◆ ВЫПОЛНИТЕ ЗАДАНИЯ:
a – Сколько белорусских губерний получили земское самоуправление с национальными куриями, согласно тексту о столыпинской реформе в Белоруссии?
b – Продолжите текст о столыпинской реформе в Белоруссии, начав сразу после его последнего предложения.

◆ ТЕКСТ:
^^^^^^^^

Но, как было сказано ранее, эти буржуазные искушения непосредственно почти не затрагивали белорусов, которых среди горожан, включая рабочий класс, было мизерное число, а все «пролетарские» волнения были преимущественно еврейскими по составу. Основное внимание в плане улучшения народной доли должно быть обращено к крестьянству. На улучшение положения и условий труда и жизни и были направлены основные усилия царского правительства и, в частности, столыпинской аграрной реформы. В отношении белорусских крестьян для этого требовались и были предприняты особые усилия.
В XIX век воссоединённые с Россией белорусские земли вошли в условиях тяжёлого гнёта белорусских крестьян польско-католической шляхтой, несравнимого с условиями крепостничества в Российской Империи. Их полноценное освобождение и подъём начались только в 1860-е при том же генерал-губернаторе Михаиле Муравьёве-Виленском, при этом сильные помехи внёс перехват крестьянской реформы либеральной группой аристократии. Несмотря на все политические усилия 1870-1880-х, за польской шляхтой ещё сохранялся значительный экономический и общественный вес в белорусском крае. Усугублял ситуацию бурный рост сельского населения при слабом увеличении производительности труда и сопротивлении крестьянской общины необходимым для её повышения мерам, а также значительная активизация деятельности революционной интеллигенции, пытавшейся использовать объективные сложности для достижения разрушительны целей.
Самой слабой частью столыпинской реформы стал как раз проект разрушения вековой общины в целях насаждения предприимчивости среди крестьян и массового формирования зажиточного крестьянства как опорного антиреволюционного класса. Во многом это было вызвано тем, что сильно вестернизированная российская аристократия, превращавшаяся с середины XVIII века из служилого сословия в класс землевладельцев, была не готова органично направлять крестьянскую общину к необходимым преобразованиям при её сохранении. На выходе, однако, произошло значительное расслоение среди базового имперского сословия с ростом внутреннего хуторского отчуждения и ряда противоречий. В остальном же крестьянство удалось облагодетельствовать. При помощи Крестьянского поземельного банка, а также отмены выкупных платежей произошёл значительный рост наделов белорусских крестьян и увеличение общей доли в общем землевладении: доля же помещической земли снизилась с 48% до 36% (что все равно было ещё высоко на фоне общеимперских 10%: Россия была признана самой крестьянской по землевладению страной Европы). Росли и все показатели производительности, хоть и явно недостаточно.
Существенного же успеха царско-столыпинская аграрная реформа добилась в плане снижения национального гнёта белорусов. Помимо общего сравнительного укрепления положения крестьян произошло мягкое (через субсидии) частичное замещение польско-католического дворянства русско-православным. Сугубым усилием премьер-министра Петра Столыпина как русского национал-патриота было введено земское самоуправление в трёх белорусских губерниях с национальными куриями, где русская курия (львиную долю которых составляло белорусское крестьянство) была ограждена от власти польской (которая сохраняла внутри себя все права). Это, помимо прочего, значительно укрепляло вес белорусского крестьянства, мещанства, а также возрождаемого после уничтожения в XVII веке западнорусского дворянства при формировании представительства в имперской Государственной Думе.

^^^^^^^^

◆ ПЕРЕЧЕНЬ ЗАПИСЕЙ:
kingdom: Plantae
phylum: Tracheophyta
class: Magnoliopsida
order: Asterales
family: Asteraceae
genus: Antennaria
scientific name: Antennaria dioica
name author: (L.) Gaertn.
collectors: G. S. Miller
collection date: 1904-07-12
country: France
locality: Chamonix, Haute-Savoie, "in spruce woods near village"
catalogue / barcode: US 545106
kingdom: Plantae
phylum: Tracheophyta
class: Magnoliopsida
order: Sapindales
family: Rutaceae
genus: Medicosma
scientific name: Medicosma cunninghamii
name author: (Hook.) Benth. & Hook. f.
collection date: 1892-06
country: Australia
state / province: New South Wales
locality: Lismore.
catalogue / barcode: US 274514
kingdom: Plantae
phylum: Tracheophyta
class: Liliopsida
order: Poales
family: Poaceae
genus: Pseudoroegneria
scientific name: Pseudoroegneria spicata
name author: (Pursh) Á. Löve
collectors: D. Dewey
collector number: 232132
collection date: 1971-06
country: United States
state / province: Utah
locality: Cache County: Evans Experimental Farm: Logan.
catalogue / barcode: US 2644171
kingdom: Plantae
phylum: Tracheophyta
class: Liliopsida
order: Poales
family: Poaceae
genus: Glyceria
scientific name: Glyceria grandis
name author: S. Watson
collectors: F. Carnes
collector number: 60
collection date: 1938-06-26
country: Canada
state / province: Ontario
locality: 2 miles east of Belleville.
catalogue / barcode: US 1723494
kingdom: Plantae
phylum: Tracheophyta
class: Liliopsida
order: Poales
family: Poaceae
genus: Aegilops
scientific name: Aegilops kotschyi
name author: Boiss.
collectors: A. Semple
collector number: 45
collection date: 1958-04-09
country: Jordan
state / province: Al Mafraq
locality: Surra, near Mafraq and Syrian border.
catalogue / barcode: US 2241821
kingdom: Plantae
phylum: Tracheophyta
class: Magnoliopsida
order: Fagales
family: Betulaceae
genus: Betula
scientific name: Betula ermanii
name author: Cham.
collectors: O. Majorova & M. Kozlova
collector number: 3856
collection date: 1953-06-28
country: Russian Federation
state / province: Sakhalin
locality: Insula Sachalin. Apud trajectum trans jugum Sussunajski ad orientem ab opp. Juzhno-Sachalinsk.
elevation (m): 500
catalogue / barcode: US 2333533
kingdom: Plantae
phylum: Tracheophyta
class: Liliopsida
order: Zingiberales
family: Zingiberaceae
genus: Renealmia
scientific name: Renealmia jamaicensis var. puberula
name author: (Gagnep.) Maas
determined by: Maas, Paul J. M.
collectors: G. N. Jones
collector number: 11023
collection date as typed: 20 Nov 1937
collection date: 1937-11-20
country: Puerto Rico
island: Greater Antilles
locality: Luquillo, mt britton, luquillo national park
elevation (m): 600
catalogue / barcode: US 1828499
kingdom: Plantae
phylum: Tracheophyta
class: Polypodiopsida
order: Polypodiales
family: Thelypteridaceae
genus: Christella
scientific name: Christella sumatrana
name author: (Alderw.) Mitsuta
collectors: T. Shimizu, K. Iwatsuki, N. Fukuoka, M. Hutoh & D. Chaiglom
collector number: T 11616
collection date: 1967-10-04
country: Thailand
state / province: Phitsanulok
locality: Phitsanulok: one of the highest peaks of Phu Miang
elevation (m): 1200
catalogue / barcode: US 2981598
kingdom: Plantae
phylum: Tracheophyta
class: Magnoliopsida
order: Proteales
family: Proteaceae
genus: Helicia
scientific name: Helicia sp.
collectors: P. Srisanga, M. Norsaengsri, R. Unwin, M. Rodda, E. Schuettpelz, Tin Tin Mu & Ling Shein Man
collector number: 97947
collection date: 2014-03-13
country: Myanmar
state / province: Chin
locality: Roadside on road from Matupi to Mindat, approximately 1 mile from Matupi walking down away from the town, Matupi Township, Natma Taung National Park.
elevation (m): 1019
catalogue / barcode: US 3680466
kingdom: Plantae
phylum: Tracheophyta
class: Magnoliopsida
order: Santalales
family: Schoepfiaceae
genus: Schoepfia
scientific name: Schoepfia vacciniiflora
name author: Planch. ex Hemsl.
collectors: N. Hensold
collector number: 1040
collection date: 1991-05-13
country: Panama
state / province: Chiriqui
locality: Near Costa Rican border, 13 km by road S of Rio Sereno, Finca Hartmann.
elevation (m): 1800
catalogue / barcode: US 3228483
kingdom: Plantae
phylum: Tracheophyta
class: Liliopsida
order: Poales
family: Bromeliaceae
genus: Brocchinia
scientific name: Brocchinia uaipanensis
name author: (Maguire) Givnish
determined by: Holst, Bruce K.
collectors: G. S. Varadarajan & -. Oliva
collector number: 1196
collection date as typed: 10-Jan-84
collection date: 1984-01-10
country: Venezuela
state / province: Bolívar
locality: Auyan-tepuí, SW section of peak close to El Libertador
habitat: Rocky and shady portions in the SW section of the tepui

^^^^^^^^

◆ ОТВЕТЫ ПО ЗАДАНИЯМ:
a – Три губернии.

b –
А представительство белорусов в Государственной Думе было очень красноречивым и подчёркивало отношение самого белорусского народа к Царю, царскому правительству, Российской Империи и самосознанию русского триединства: «Во фракцию правых [черносотенцев] в 4-й Госдуме вошло 4 депутата, во фракцию русских националистов и умеренно-правых – 23, в группу центра – 2, во фракцию октябристов – 1, в белорусско-литовско-польскую группу – 5, прогрессистом оказался 1 депутат. В итоге около 80 % депутатов от Беларуси примыкало к правым и консерваторам. Крайне правые и националисты с думской трибуны требовали от правительства дальнейшего ограничения влияния поляков в крае, укрепления черты еврейской оседлости, сохранения единой и неделимой России при господстве русского народа и православия на всей территории империи». Но и это ещё не полная картина! Все 5 представителей католической «белорусско-литовско-польской группы» представляли польско-литовскую курию Виленской губернии, а великороссы и белорусы в ней (северо-запад современной Беларуси) – правых.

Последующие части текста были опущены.